Travail demandé:
- A) Résumez en deux phrases le texte sur les noms des soldats morts.
- B) Répondez aux questions suivantes d'après le texte sur les noms des soldats morts :
(i) De quelle date est la délibération du Conseil municipal de Domvast ?
(ii) Au son de quel instrument les noms passaient-ils à la postérité le jour de l'inauguration ?
(iii) Dans quel ordre les soldats sont-ils cités en général ?
- C) Reprenez, s'il vous plaît, le texte sur les noms des soldats morts à la suite de sa dernière phrase.

Texte fourni:
####

7) Les noms

                       

            Le jour de l'inauguration, les noms des soldats morts pour la Patrie résonnaient dans l'air et, au son du clairon, passaient à la postérité.(Estrées-Mons ; Soyécourt).

 

 

            Mais arrêter la liste de ceux qui figureraient sur le monument n'a pas été chose facile.

 

            A Domvast, le Conseil municipal "décide que seuls seraient inscrits les noms des mobilisés morts alors qu'ils étaient sous les drapeaux; il n'est pas possible d'inscrire les noms des militaires rentrés dans leurs foyers lors de leur décès, même si ce décès résulte des suites de la campagne car, d'après les dispositions législatives actuellement en vigueur, il pourrait y avoir de telles morts encore dans 40 ans" (Délibération du 14 août 1920).

 

            Quand la place le permet, on inscrit sur le monument le nom, le prénom, le grade, le régiment et aussi la date et le lieu du décès.

 

            Les soldats sont cités, en général, par ordre alphabétique. Mais on trouve aussi des listes chronologiques: morts en 1914, 1915, 1916...

####

Données de l'exercice:
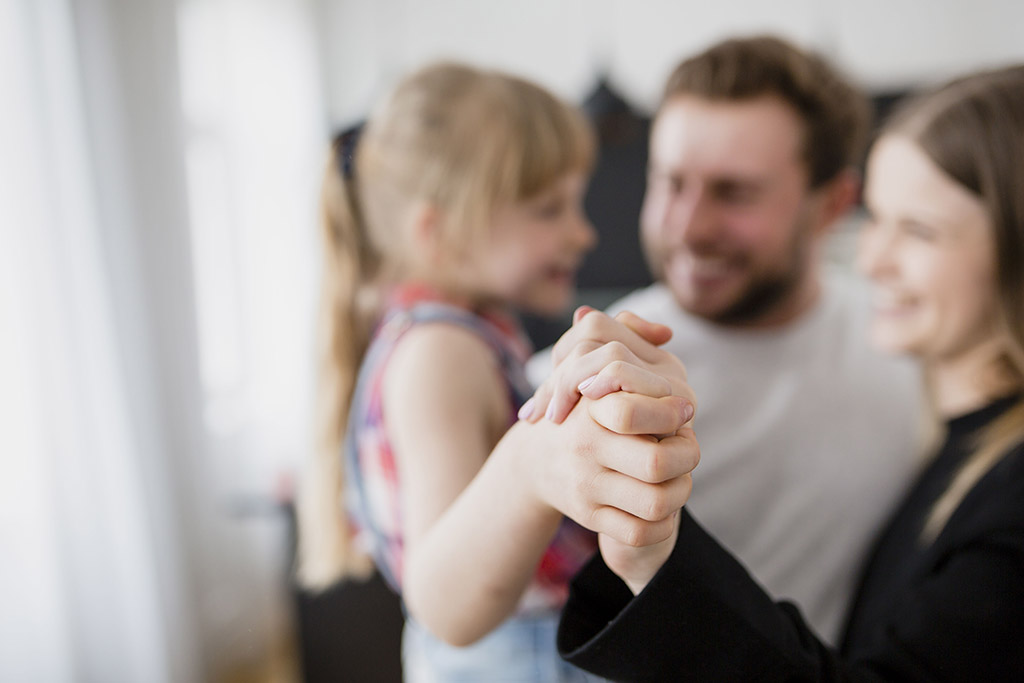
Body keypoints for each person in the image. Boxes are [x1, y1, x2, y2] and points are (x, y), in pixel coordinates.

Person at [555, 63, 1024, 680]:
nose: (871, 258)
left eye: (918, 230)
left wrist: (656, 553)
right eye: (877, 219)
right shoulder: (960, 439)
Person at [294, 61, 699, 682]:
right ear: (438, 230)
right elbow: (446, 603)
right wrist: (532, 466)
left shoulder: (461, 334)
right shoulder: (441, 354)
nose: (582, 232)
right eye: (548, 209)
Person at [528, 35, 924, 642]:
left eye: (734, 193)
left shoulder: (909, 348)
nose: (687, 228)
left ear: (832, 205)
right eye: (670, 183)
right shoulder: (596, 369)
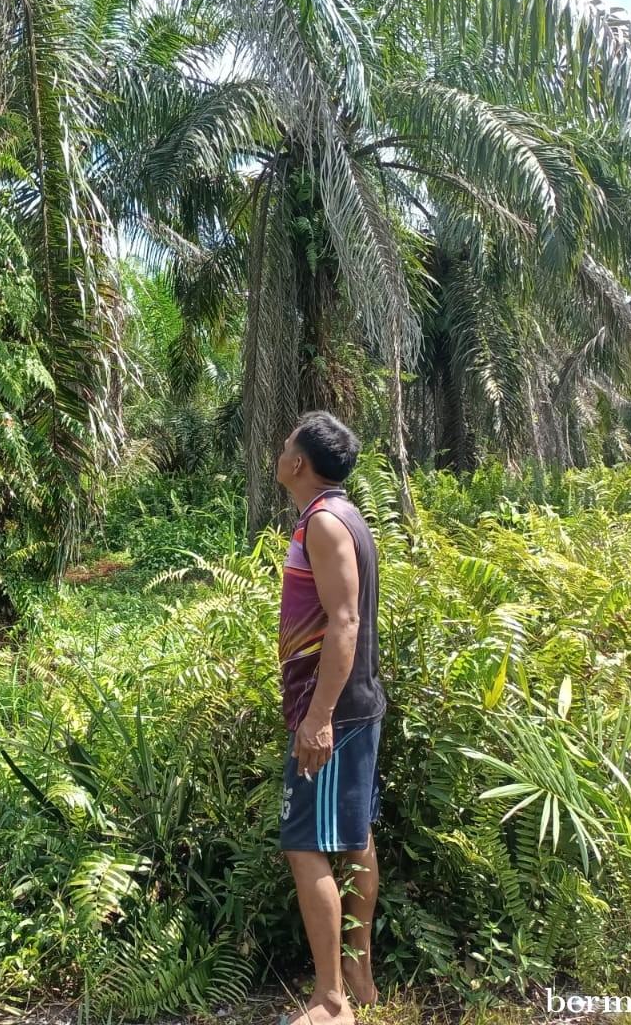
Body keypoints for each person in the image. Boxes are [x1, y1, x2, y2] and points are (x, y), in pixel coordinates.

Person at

####

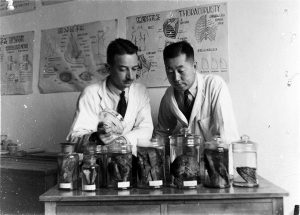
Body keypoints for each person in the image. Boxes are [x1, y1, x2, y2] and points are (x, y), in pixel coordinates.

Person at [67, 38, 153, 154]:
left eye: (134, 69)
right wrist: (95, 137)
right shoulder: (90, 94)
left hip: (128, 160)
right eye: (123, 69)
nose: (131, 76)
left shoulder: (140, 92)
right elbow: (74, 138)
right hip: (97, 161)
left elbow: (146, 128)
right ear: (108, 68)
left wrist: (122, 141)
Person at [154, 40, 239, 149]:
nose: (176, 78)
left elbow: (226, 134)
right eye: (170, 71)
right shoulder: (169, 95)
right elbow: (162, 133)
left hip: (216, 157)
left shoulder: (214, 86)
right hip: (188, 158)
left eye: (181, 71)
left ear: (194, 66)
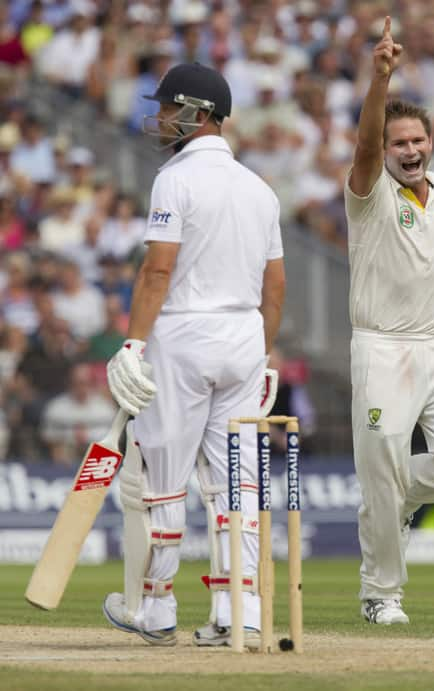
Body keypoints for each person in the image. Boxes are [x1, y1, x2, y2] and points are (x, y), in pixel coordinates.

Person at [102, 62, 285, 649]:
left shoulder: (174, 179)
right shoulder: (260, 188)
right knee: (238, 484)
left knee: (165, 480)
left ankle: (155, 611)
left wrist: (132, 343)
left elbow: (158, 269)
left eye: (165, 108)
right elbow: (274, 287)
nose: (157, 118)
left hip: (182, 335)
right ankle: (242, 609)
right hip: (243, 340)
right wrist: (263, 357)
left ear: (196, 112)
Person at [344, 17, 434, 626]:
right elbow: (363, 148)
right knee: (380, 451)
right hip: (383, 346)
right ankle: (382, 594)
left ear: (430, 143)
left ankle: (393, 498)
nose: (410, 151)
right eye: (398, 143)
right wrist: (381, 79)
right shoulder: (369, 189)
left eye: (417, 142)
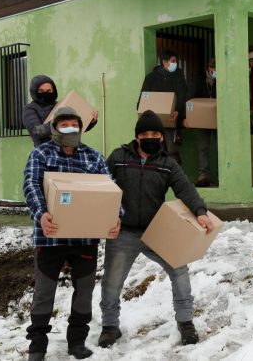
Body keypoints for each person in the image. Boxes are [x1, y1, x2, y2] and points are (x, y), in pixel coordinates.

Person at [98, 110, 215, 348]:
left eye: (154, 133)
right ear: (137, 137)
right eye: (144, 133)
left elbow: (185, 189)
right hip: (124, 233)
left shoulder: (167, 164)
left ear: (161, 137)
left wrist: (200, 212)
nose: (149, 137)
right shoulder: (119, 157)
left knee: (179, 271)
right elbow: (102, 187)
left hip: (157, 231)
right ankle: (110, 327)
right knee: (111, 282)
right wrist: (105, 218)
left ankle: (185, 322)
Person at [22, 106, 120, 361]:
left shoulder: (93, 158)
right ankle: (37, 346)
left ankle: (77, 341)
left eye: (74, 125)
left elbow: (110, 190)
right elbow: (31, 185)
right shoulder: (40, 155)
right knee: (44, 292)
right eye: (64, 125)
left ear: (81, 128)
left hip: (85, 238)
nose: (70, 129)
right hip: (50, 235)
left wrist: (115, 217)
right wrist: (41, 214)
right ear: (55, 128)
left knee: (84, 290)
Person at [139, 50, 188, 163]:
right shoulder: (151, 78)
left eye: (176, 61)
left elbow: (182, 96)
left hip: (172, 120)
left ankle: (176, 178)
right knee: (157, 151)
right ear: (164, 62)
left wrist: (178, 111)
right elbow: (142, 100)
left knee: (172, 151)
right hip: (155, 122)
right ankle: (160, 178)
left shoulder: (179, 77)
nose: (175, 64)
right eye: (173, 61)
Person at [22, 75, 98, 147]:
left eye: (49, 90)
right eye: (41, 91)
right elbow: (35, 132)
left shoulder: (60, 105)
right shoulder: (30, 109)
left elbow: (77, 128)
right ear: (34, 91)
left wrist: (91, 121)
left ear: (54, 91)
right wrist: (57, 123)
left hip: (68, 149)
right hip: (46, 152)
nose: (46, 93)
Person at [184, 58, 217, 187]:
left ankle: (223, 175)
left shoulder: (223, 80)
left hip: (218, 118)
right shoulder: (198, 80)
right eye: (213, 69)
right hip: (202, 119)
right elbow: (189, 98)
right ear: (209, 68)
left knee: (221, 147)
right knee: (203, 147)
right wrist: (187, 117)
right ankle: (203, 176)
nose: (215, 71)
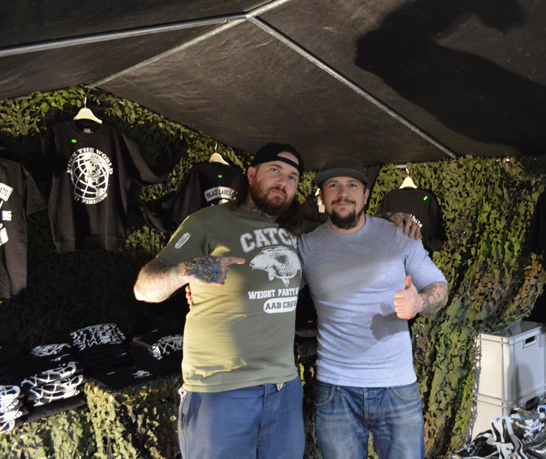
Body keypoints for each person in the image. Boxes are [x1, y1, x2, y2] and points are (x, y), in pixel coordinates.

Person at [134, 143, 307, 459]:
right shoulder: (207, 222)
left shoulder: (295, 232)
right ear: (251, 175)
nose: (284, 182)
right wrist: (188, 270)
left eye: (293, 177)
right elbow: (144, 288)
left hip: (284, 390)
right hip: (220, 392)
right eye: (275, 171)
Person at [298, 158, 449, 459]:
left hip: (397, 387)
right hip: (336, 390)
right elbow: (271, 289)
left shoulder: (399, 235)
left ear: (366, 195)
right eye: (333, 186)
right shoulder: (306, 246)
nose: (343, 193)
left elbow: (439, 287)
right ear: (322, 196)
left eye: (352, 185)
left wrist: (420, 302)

####

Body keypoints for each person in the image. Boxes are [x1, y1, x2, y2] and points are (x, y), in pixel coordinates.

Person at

####

Réponses par tâche:
- A) Le jour de l'inauguration, les noms des soldats morts pour la Patrie résonnaient au son du clairon, mais arrêter la liste des noms à inscrire sur le monument n'a pas été facile, comme à Domvast où seuls les mobilisés morts sous les drapeaux devaient y figurer. Quand la place le permet, on inscrit le nom, le prénom, le grade, le régiment, la date et le lieu du décès, et les soldats sont en général cités par ordre alphabétique, parfois par ordre chronologique.

- B)
(i) Du 14 août 1920.
(ii) Au son du clairon.
(iii) Par ordre alphabétique.

- C)
 

            Le nom des soldats est parfois suivi du nom des victimes civiles.

 

 

            Dans une commune, on refuse d'inscrire le nom d'un homme convaincu de meurtre; dans une autre, c'est le père d'un soldat tué qui refuse de voir le nom de son fils figurer sur le monument. Mais, quand il s'en émeut, le nom est déjà gravé.

 

            Sur quelques monuments, la liste des noms est accompagnée de médaillons d'émail à l'effigie des morts, et l'émotion est grande à la découverte des ces jeunes visages qui sortent de l'anonymat. (Bayencourt)

 

 

            Quelquefois, trois ou quatre noms identiques se suivent sur la pierre : des familles entières ont été décimées.